Je ne veux pas faire mon oiseau de mauvais augure (promis ça sera ma première et dernière vanne de plumitif) mais Piments Zoizos, l’ouvrage de Téhem est presque en rupture de stock à La Réunion alors courez chez votre libraire pour vous procurer cette bédé éclairante et déchirante.
Déjà, je dois avouer que je suis un inconditionnel du travail de cet auteur tant pour son esprit espiègle que pour son trait si familier. Si j’étais inspecteur de l’Éducation Nationale, j’imposerais l’Intégrale de Tiburce à toutes les écoles primaires de l’île. D’un naturel plutôt simple, la ligne claire me correspond à merveille et, en tant que quadrulescent, l’école belge a toujours égayé l’uniformité de ma vie, des années collège jusqu’à aujourd’hui.
Piments zoizos est dans la parfaite continuité de Chroniques du Léopard que Téhem avait illustrées en 2018 pour Appollo, son alter égo. Après les années 40, le lecteur va plonger dans La Réunion des années 60. On retrouve l’affection de Téhem pour les histoires de potes et son regard est toujours aussi attendrissant, et même bouleversant au fur et à mesure que l’on entrevoit les destins croisés de Michel (prononcer Missel) et son dalon Jean (Zean). Côté couleurs, les bichromies sont encore là et permettent de suivre aisément les personnages à travers les époques. Un peu de limpidité après Tenet, ça fait du bien. Le rose déteint est dédié au passé du personnage principal, Jean-Michel Désiré, et le vert symbolise son présent, tandis que le jaune sépia évoque Lucien Hérant, jeune fonctionnaire de la BUMIDON (Bureau pour les migrations intéressant les DOM). Ce procédé pourrait sembler figé mais c’est un régal quand ces couleurs viennent s’entrechoquer et perturber poétiquement la narration.
Toutes aussi géniales sont les transitions entre les chapitres où un détail d’une case dans le passé va permettre la liaison avec le présent. Si un réalisateur talentueux avait la bonne idée d’adapter cette bédé au ciné, c’est un storyboard de luxe qui lui serait servi avec ces planches. D’ailleurs, le thème de la quête de ses origines est un sujet qui a accouché de films poignants : on pourrait citer Pupille de Jeanne Henry (sorti en salles en 2018), le documentaire Wonder Boy d’Olivier Rousteing (diffusé en 2019) ou encore l’univers d’un dramaturge comme Wadji Mouawad.

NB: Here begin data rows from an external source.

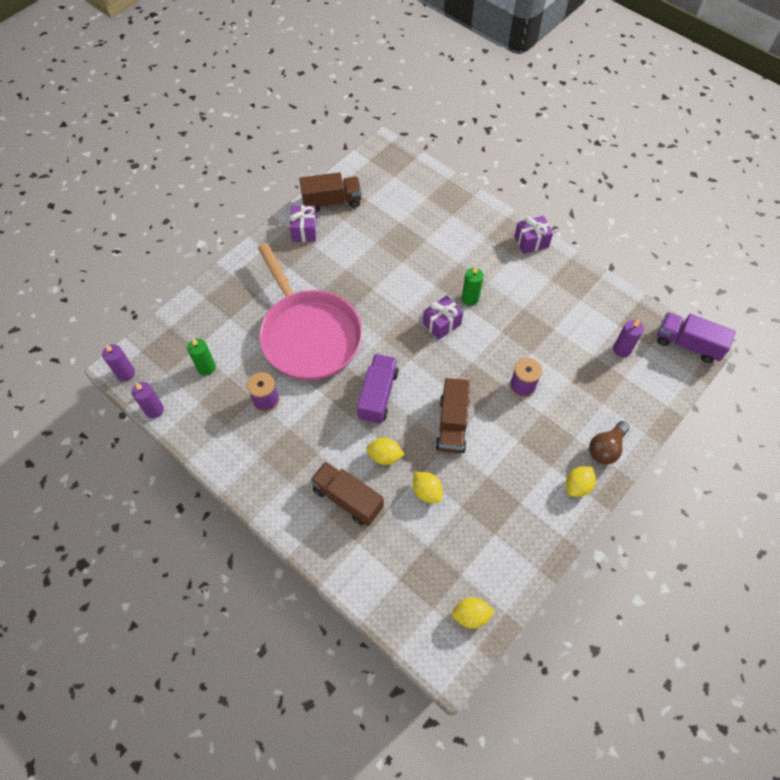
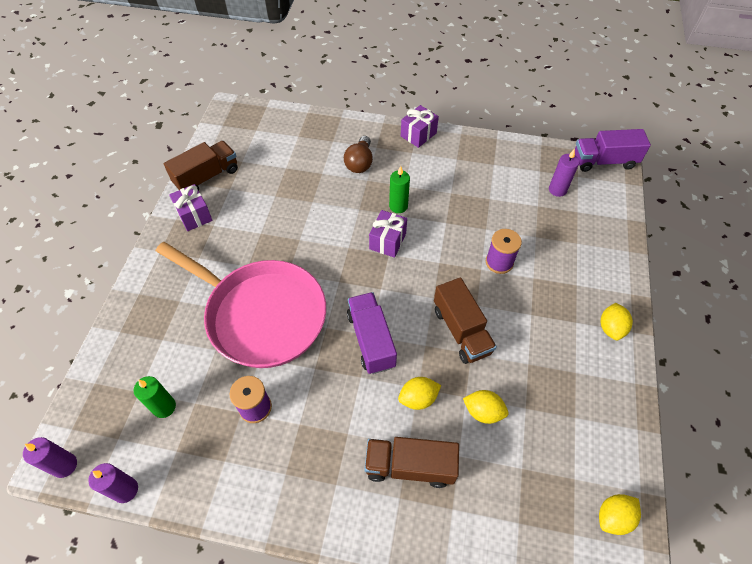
camera: 30 degrees left, 5 degrees down
brown light bulb [589,421,630,464] -> brown light bulb moved to [344,136,373,173]

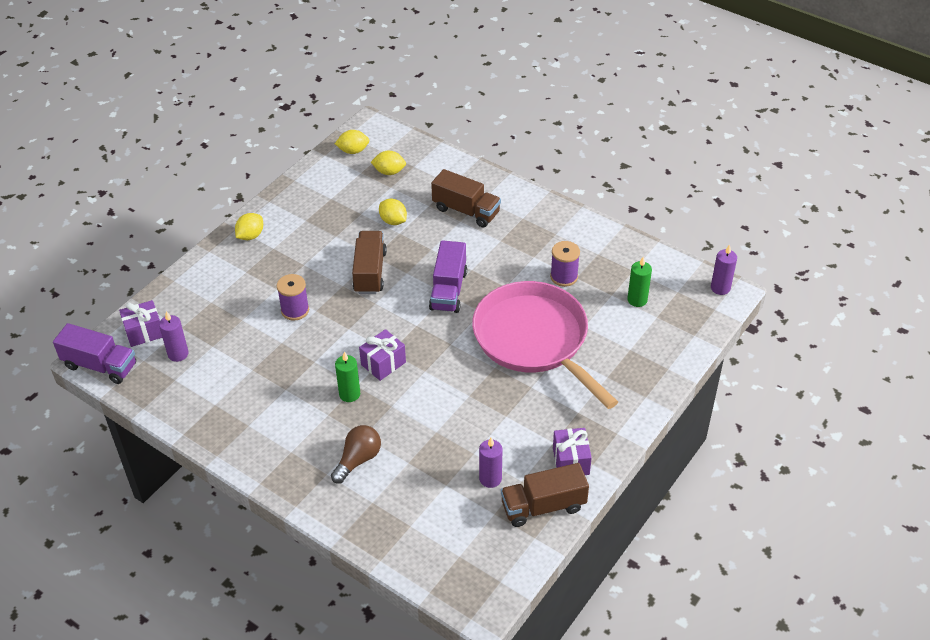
camera: 155 degrees left, 10 degrees down
purple candle [88,463,138,503] -> purple candle moved to [479,438,503,488]
yellow lemon [398,377,441,410] -> yellow lemon moved to [371,151,406,175]
purple gift [401,105,439,148] -> purple gift moved to [119,300,162,347]

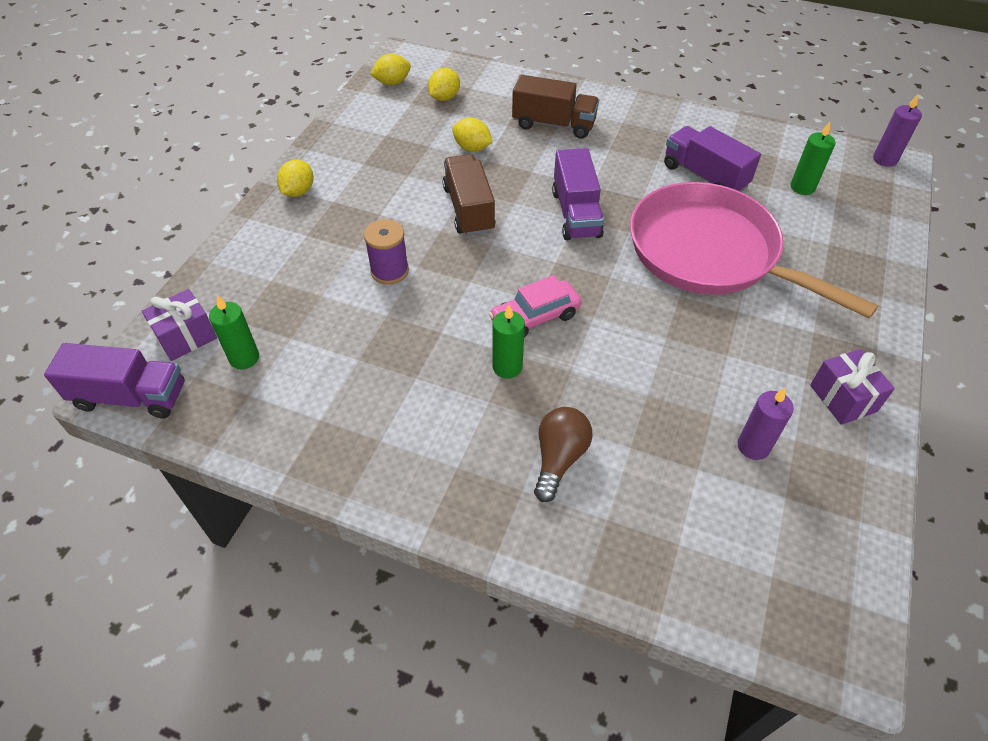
camera: 15 degrees left, 5 degrees up
purple candle [159,311,189,362] -> green candle [209,295,259,369]
purple gift [359,329,406,381] -> pink car [489,275,582,338]
yellow lemon [371,151,406,175] -> yellow lemon turned 45 degrees counterclockwise [428,68,460,101]
brown truck [501,463,589,527] -> none
purple spool [550,241,580,287] -> purple truck [664,126,761,192]

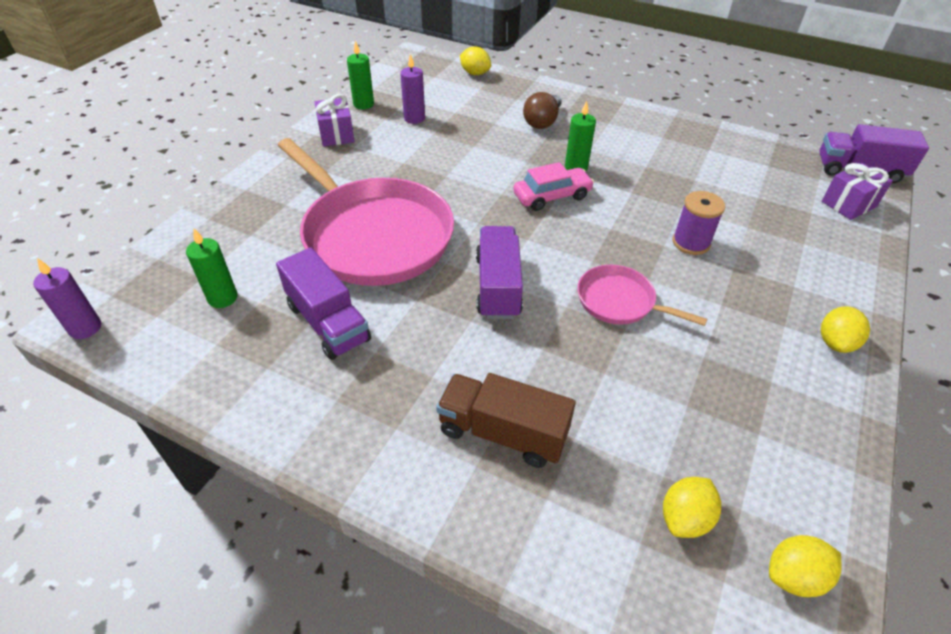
camera: 175 degrees left, 5 degrees down
green candle [209,295,259,369] -> green candle moved to [347,40,374,109]
brown truck [443,154,495,236] -> pink pan [577,265,707,326]
yellow lemon [452,117,493,152] -> yellow lemon moved to [460,46,491,75]

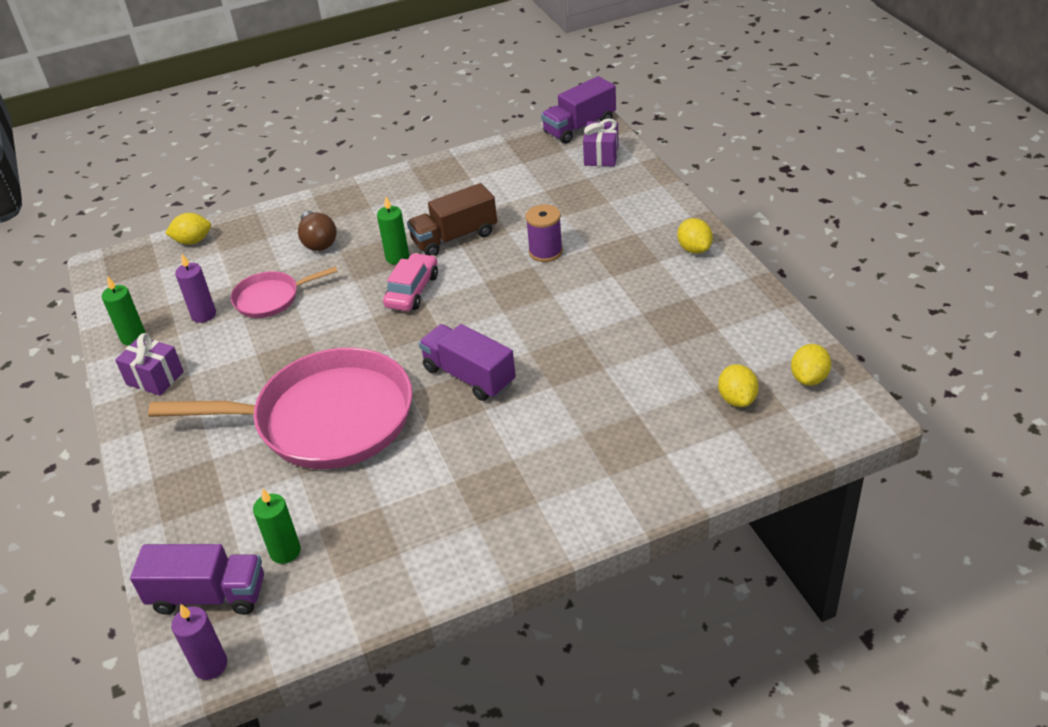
camera: 45 degrees left, 5 degrees down
purple truck [276,248,371,360] -> purple truck moved to [130,544,264,615]
brown truck [436,373,576,468] -> brown truck moved to [407,183,497,256]
pink pan [577,265,707,326] -> pink pan moved to [230,266,338,318]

Car oui, cette fiction dessinée évoque un drame. Plusieurs drames. Pour rappel, entre 1962 et 1984, 2015 mineurs de La Réunion ont été envoyés dans 83 départements français dont 215 dans la Creuse (soit 10%), d’où cette appellation générique « des enfants de la Creuse ». 30 ans plus tard, le 18 février 2014, l'Assemblée nationale a enfin reconnu la responsabilité morale de l'État français dans cette terrifiante transplantation d’enfants. Si cet épisode peu glorieux de la Vème République a déjà été abordé dans des documentaires (Un mensonge oublié d’Éric Duret en 2017), dans la littérature (L’île aux Enfants d’Ariane Bois, Un Soleil en exil de Jean-François Samlong), dans la danse contemporaine (Kaniki de la Compagnie Artmayage), dans la musique (Bumidon de Ziskakan, Danyèl Waro évidemment et Olivier Ker Ourio plus récemment avec Zenfants la Creuse), cette bande dessinée a l’immense mérite d’apporter plusieurs points de vue cherchant l’authenticité sans trop analyser, la subjectivité à l’épreuve de la véracité.
Surtout, Téhem s’approche d’une forme de vérité en se concentrant sur son intrigue avec humour et sensibilité. L’historien assoiffé sera rassasié avec les articles de récurrentes « vraies fausses couvertures » de la gazette de l’île de La Réunion alors que le lecteur plongé dans cette quête identitaire se passera éventuellement de ce savant inventaire, pour se concentrer sur l’histoire de Jean cherchant inlassablement sa sœur et sa mère. Évidemment je ne vous dévoilerai pas l’issue de cette palpitante investigation mais quel poignant et étonnant dénouement.
Mon très cher Téhem, recevez mes compliments pour ces condiments gorgés d’authentiques sentiments.